▶ WHAT THE EXERCISE ASKS
Can you copy out every one of the rows below word for word, leaving the pictures out?
(MATERIAL PROVIDED Opens)
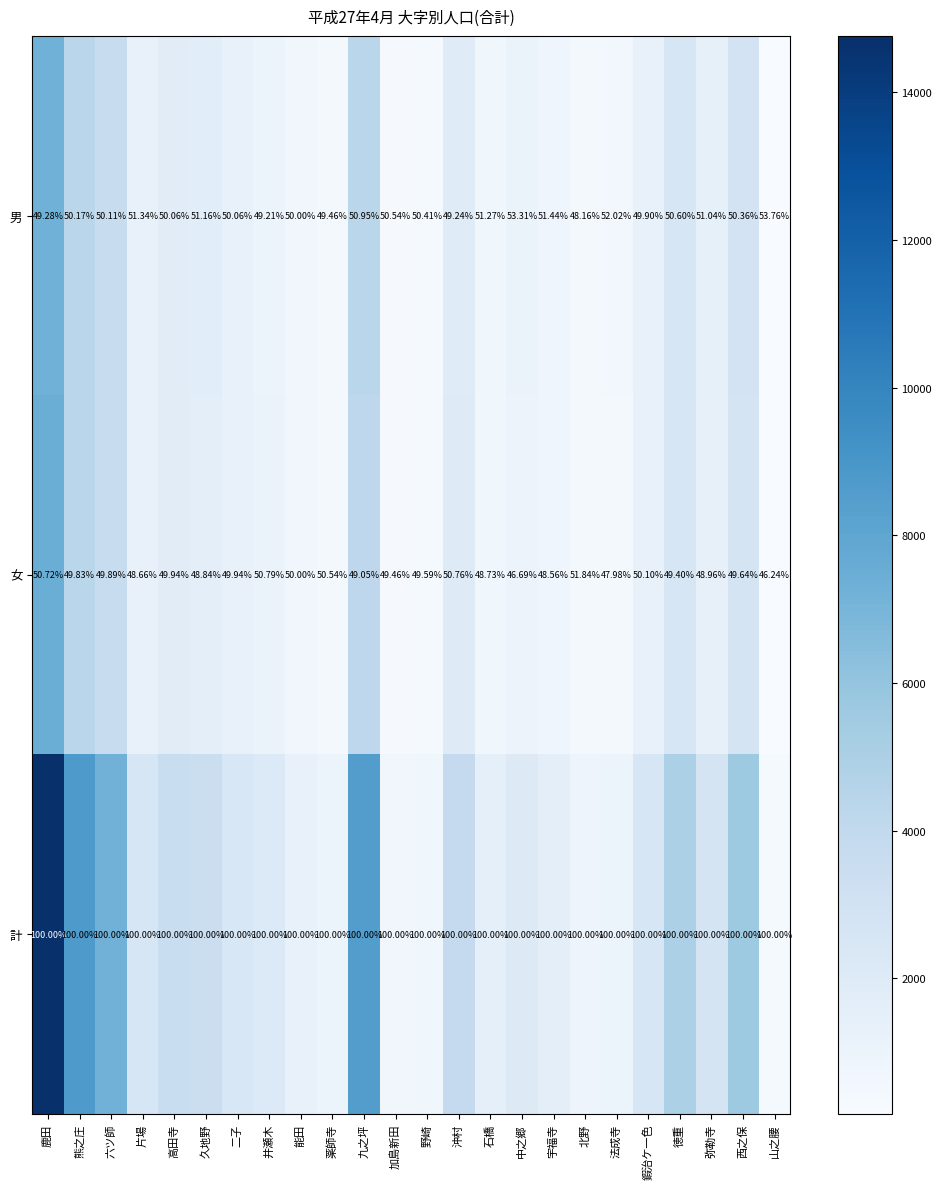

At which label is 男 closest to 50?

能田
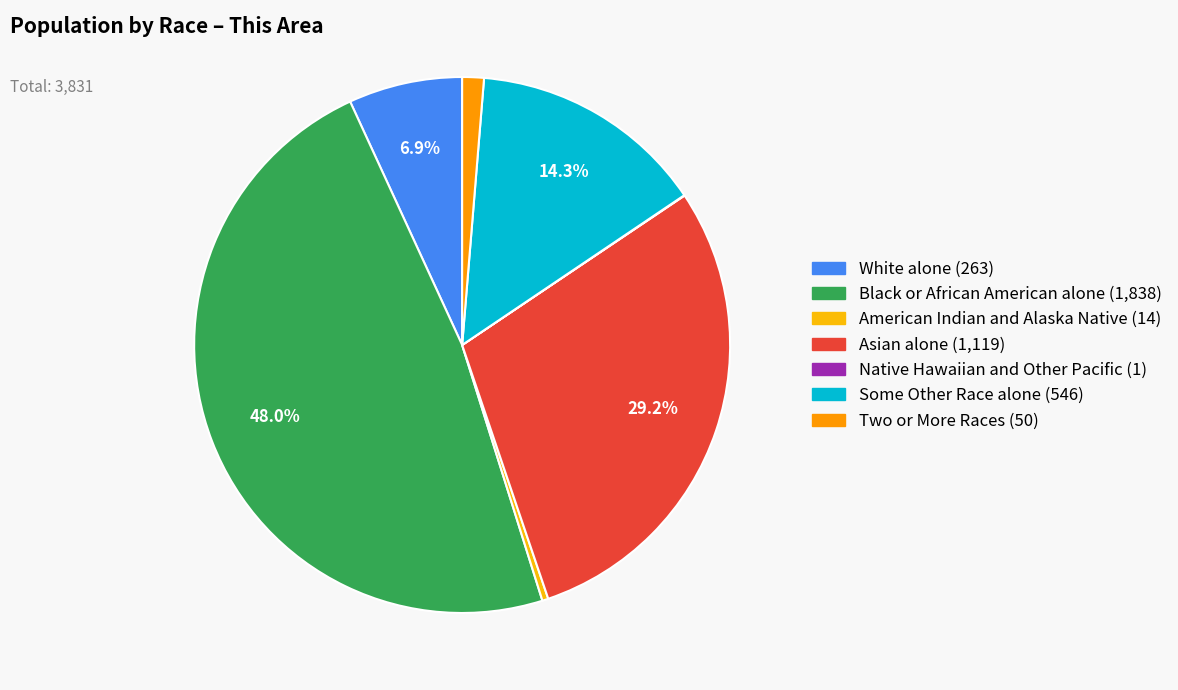

Combined, do American Indian and Alaska Native and Two or More Races account for over 50%?

No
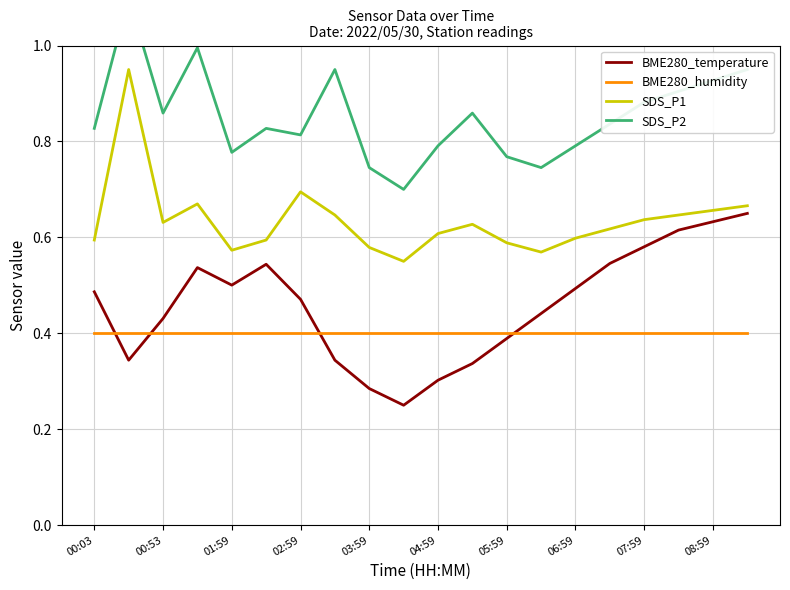

Which series has the largest total across all categories?

SDS_P2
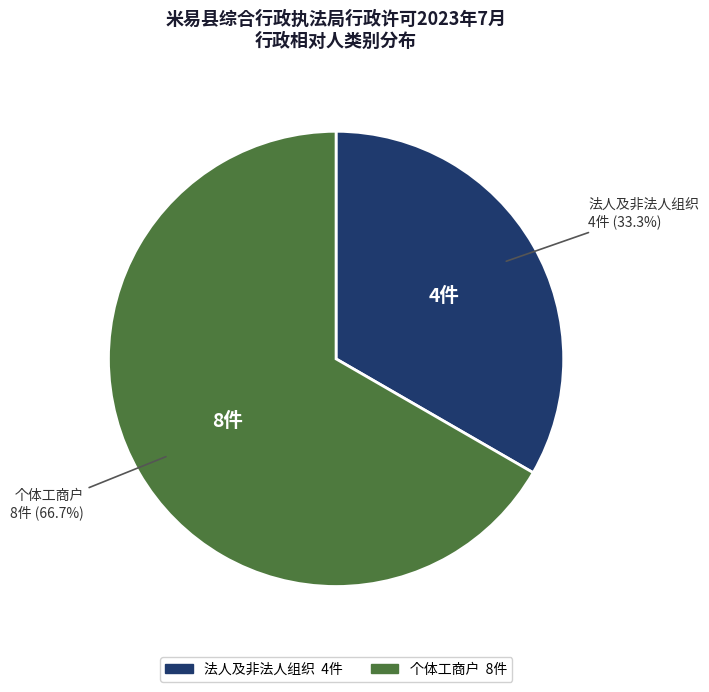

Rank the categories by value from highest to lowest.

个体工商户, 法人及非法人组织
(MATERIAL PROVIDED Closes)
▶ WRITTEN SOLUTION
At which label is 男 closest to 50?

能田

Combined, do American Indian and Alaska Native and Two or More Races account for over 50%?

No

Which series has the largest total across all categories?

SDS_P2

Rank the categories by value from highest to lowest.

个体工商户, 法人及非法人组织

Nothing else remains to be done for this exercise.